■ TASK REQUIREMENTS
Should any entry hold a picture, omit that picture and copy the rest of the entry exactly.

■ SUPPLIED ENTRIES
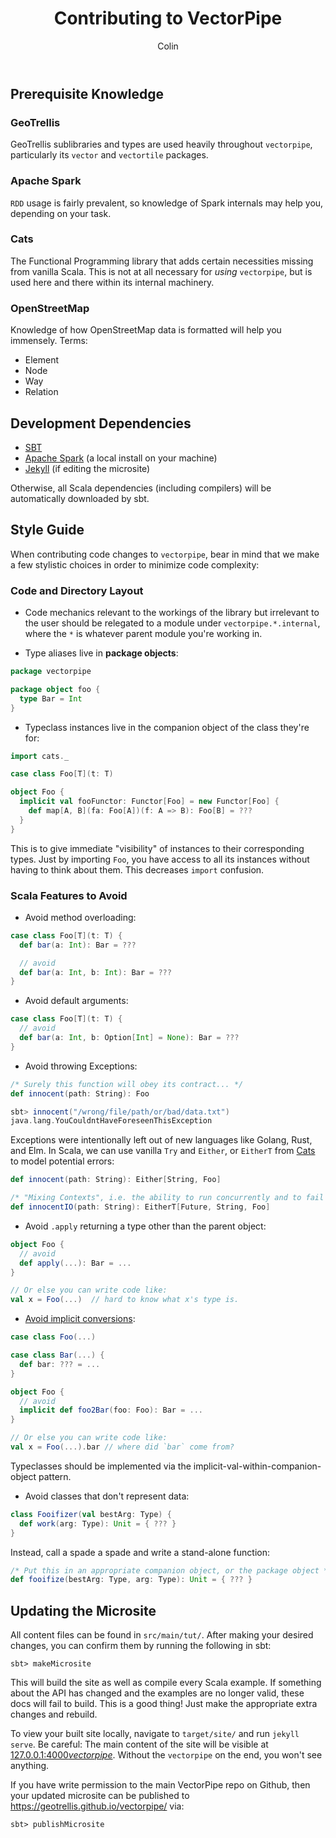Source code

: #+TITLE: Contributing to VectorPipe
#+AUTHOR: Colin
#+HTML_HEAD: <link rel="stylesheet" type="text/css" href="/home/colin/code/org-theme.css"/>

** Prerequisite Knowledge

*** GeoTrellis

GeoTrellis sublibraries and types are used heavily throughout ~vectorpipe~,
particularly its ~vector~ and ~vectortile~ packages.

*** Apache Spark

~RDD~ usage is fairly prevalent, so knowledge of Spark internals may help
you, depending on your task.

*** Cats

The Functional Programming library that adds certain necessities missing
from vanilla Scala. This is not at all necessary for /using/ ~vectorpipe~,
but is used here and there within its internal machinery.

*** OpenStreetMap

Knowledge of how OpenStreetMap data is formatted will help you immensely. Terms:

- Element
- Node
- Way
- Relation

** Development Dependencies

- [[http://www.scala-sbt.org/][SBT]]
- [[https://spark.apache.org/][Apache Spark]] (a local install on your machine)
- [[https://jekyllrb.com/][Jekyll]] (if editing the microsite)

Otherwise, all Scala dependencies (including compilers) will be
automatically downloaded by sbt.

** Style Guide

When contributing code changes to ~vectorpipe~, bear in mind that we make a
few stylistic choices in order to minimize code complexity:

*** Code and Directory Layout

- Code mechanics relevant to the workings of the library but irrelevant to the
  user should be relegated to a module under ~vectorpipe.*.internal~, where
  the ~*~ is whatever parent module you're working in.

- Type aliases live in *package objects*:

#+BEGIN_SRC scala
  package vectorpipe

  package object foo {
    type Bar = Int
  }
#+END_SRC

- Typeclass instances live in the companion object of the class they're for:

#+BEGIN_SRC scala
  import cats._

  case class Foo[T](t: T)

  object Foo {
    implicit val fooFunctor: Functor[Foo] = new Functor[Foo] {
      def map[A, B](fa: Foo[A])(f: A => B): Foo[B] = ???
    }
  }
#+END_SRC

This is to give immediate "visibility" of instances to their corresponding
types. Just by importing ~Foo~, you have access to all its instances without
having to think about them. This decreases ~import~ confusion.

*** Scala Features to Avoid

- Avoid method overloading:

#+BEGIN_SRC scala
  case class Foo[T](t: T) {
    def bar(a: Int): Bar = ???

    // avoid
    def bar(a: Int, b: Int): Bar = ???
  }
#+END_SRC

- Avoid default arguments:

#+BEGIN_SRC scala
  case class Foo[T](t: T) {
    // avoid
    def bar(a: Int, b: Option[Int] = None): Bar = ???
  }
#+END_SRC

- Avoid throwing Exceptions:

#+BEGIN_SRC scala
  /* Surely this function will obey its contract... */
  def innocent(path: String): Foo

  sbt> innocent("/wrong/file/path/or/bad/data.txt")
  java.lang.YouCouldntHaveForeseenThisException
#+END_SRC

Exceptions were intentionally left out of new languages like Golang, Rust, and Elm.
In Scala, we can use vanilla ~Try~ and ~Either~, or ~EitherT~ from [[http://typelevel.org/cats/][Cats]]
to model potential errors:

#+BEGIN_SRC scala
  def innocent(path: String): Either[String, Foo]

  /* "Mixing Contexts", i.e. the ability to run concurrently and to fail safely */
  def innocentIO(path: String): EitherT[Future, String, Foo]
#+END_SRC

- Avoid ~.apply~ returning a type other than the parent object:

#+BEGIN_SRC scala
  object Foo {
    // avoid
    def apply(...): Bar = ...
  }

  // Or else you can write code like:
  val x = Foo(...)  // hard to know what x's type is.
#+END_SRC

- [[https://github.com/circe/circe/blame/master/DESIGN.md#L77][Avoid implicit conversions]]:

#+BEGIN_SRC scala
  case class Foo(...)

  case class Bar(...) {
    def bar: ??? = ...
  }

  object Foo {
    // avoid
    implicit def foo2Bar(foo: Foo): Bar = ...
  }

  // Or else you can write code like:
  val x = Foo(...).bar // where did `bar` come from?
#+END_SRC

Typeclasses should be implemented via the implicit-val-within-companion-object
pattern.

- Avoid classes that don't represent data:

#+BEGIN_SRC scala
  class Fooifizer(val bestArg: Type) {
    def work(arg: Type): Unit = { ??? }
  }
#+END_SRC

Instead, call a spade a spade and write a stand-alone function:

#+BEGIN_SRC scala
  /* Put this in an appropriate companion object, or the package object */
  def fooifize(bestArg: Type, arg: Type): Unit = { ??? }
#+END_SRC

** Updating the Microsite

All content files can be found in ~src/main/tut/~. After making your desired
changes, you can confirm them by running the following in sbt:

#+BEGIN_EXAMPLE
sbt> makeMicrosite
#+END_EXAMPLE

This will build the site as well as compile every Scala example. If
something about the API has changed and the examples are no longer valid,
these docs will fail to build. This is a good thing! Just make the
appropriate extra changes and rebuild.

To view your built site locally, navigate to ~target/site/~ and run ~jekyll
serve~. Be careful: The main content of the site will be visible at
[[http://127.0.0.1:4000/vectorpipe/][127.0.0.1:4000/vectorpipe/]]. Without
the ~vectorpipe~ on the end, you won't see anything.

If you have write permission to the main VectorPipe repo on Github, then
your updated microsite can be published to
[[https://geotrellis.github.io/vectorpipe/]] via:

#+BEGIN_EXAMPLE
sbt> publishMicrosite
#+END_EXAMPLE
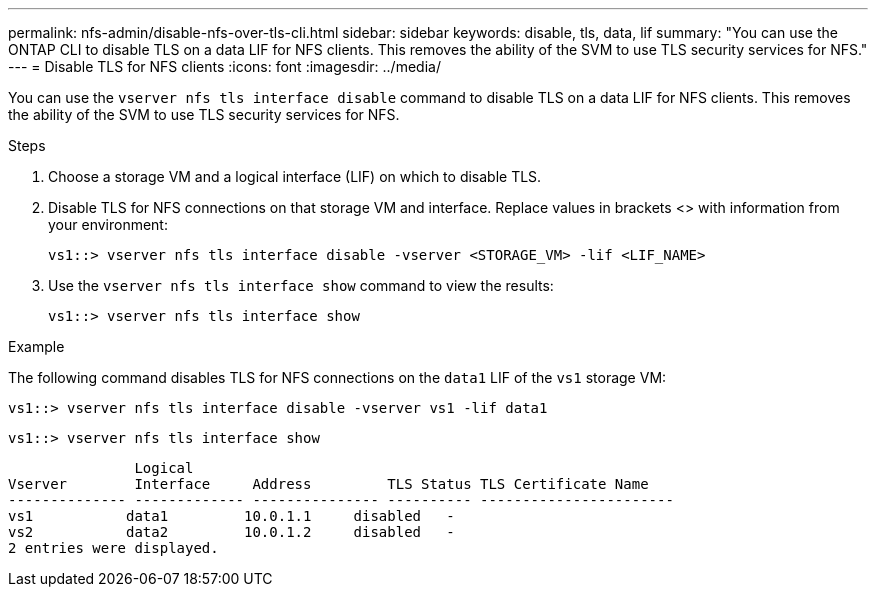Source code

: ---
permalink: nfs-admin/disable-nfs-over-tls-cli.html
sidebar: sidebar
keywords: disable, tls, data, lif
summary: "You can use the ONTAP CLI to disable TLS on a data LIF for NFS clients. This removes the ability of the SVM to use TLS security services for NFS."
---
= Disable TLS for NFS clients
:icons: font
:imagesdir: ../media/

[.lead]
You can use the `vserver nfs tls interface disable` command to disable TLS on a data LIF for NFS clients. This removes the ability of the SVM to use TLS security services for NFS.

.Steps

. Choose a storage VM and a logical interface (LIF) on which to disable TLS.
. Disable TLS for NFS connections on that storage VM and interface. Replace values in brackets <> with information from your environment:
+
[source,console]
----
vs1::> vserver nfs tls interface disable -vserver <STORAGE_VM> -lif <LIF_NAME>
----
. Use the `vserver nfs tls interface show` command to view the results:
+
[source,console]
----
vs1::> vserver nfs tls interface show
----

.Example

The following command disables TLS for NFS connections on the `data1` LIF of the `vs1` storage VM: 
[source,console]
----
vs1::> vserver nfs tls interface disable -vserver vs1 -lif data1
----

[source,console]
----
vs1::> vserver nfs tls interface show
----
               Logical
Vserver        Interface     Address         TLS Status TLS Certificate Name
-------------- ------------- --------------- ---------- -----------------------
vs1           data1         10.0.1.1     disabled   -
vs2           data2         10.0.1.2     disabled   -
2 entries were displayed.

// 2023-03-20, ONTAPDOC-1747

■ OUTPUT FOR THIS TASK
Source code

: #+TITLE: Contributing to VectorPipe
#+AUTHOR: Colin
#+HTML_HEAD: <link rel="stylesheet" type="text/css" href="/home/colin/code/org-theme.css"/>

** Prerequisite Knowledge

*** GeoTrellis

GeoTrellis sublibraries and types are used heavily throughout ~vectorpipe~,
particularly its ~vector~ and ~vectortile~ packages.

*** Apache Spark

~RDD~ usage is fairly prevalent, so knowledge of Spark internals may help
you, depending on your task.

*** Cats

The Functional Programming library that adds certain necessities missing
from vanilla Scala. This is not at all necessary for /using/ ~vectorpipe~,
but is used here and there within its internal machinery.

*** OpenStreetMap

Knowledge of how OpenStreetMap data is formatted will help you immensely. Terms:

- Element
- Node
- Way
- Relation

** Development Dependencies

- [[http://www.scala-sbt.org/][SBT]]
- [[https://spark.apache.org/][Apache Spark]] (a local install on your machine)
- [[https://jekyllrb.com/][Jekyll]] (if editing the microsite)

Otherwise, all Scala dependencies (including compilers) will be
automatically downloaded by sbt.

** Style Guide

When contributing code changes to ~vectorpipe~, bear in mind that we make a
few stylistic choices in order to minimize code complexity:

*** Code and Directory Layout

- Code mechanics relevant to the workings of the library but irrelevant to the
  user should be relegated to a module under ~vectorpipe.*.internal~, where
  the ~*~ is whatever parent module you're working in.

- Type aliases live in *package objects*:

#+BEGIN_SRC scala
  package vectorpipe

  package object foo {
    type Bar = Int
  }
#+END_SRC

- Typeclass instances live in the companion object of the class they're for:

#+BEGIN_SRC scala
  import cats._

  case class Foo[T](t: T)

  object Foo {
    implicit val fooFunctor: Functor[Foo] = new Functor[Foo] {
      def map[A, B](fa: Foo[A])(f: A => B): Foo[B] = ???
    }
  }
#+END_SRC

This is to give immediate "visibility" of instances to their corresponding
types. Just by importing ~Foo~, you have access to all its instances without
having to think about them. This decreases ~import~ confusion.

*** Scala Features to Avoid

- Avoid method overloading:

#+BEGIN_SRC scala
  case class Foo[T](t: T) {
    def bar(a: Int): Bar = ???

    // avoid
    def bar(a: Int, b: Int): Bar = ???
  }
#+END_SRC

- Avoid default arguments:

#+BEGIN_SRC scala
  case class Foo[T](t: T) {
    // avoid
    def bar(a: Int, b: Option[Int] = None): Bar = ???
  }
#+END_SRC

- Avoid throwing Exceptions:

#+BEGIN_SRC scala
  /* Surely this function will obey its contract... */
  def innocent(path: String): Foo

  sbt> innocent("/wrong/file/path/or/bad/data.txt")
  java.lang.YouCouldntHaveForeseenThisException
#+END_SRC

Exceptions were intentionally left out of new languages like Golang, Rust, and Elm.
In Scala, we can use vanilla ~Try~ and ~Either~, or ~EitherT~ from [[http://typelevel.org/cats/][Cats]]
to model potential errors:

#+BEGIN_SRC scala
  def innocent(path: String): Either[String, Foo]

  /* "Mixing Contexts", i.e. the ability to run concurrently and to fail safely */
  def innocentIO(path: String): EitherT[Future, String, Foo]
#+END_SRC

- Avoid ~.apply~ returning a type other than the parent object:

#+BEGIN_SRC scala
  object Foo {
    // avoid
    def apply(...): Bar = ...
  }

  // Or else you can write code like:
  val x = Foo(...)  // hard to know what x's type is.
#+END_SRC

- [[https://github.com/circe/circe/blame/master/DESIGN.md#L77][Avoid implicit conversions]]:

#+BEGIN_SRC scala
  case class Foo(...)

  case class Bar(...) {
    def bar: ??? = ...
  }

  object Foo {
    // avoid
    implicit def foo2Bar(foo: Foo): Bar = ...
  }

  // Or else you can write code like:
  val x = Foo(...).bar // where did `bar` come from?
#+END_SRC

Typeclasses should be implemented via the implicit-val-within-companion-object
pattern.

- Avoid classes that don't represent data:

#+BEGIN_SRC scala
  class Fooifizer(val bestArg: Type) {
    def work(arg: Type): Unit = { ??? }
  }
#+END_SRC

Instead, call a spade a spade and write a stand-alone function:

#+BEGIN_SRC scala
  /* Put this in an appropriate companion object, or the package object */
  def fooifize(bestArg: Type, arg: Type): Unit = { ??? }
#+END_SRC

** Updating the Microsite

All content files can be found in ~src/main/tut/~. After making your desired
changes, you can confirm them by running the following in sbt:

#+BEGIN_EXAMPLE
sbt> makeMicrosite
#+END_EXAMPLE

This will build the site as well as compile every Scala example. If
something about the API has changed and the examples are no longer valid,
these docs will fail to build. This is a good thing! Just make the
appropriate extra changes and rebuild.

To view your built site locally, navigate to ~target/site/~ and run ~jekyll
serve~. Be careful: The main content of the site will be visible at
[[http://127.0.0.1:4000/vectorpipe/][127.0.0.1:4000/vectorpipe/]]. Without
the ~vectorpipe~ on the end, you won't see anything.

If you have write permission to the main VectorPipe repo on Github, then
your updated microsite can be published to
[[https://geotrellis.github.io/vectorpipe/]] via:

#+BEGIN_EXAMPLE
sbt> publishMicrosite
#+END_EXAMPLE
Source code

: ---
permalink: nfs-admin/disable-nfs-over-tls-cli.html
sidebar: sidebar
keywords: disable, tls, data, lif
summary: "You can use the ONTAP CLI to disable TLS on a data LIF for NFS clients. This removes the ability of the SVM to use TLS security services for NFS."
---
= Disable TLS for NFS clients
:icons: font
:imagesdir: ../media/

[.lead]
You can use the `vserver nfs tls interface disable` command to disable TLS on a data LIF for NFS clients. This removes the ability of the SVM to use TLS security services for NFS.

.Steps

. Choose a storage VM and a logical interface (LIF) on which to disable TLS.
. Disable TLS for NFS connections on that storage VM and interface. Replace values in brackets <> with information from your environment:
+
[source,console]
----
vs1::> vserver nfs tls interface disable -vserver <STORAGE_VM> -lif <LIF_NAME>
----
. Use the `vserver nfs tls interface show` command to view the results:
+
[source,console]
----
vs1::> vserver nfs tls interface show
----

.Example

The following command disables TLS for NFS connections on the `data1` LIF of the `vs1` storage VM: 
[source,console]
----
vs1::> vserver nfs tls interface disable -vserver vs1 -lif data1
----

[source,console]
----
vs1::> vserver nfs tls interface show
----
               Logical
Vserver        Interface     Address         TLS Status TLS Certificate Name
-------------- ------------- --------------- ---------- -----------------------
vs1           data1         10.0.1.1     disabled   -
vs2           data2         10.0.1.2     disabled   -
2 entries were displayed.

// 2023-03-20, ONTAPDOC-1747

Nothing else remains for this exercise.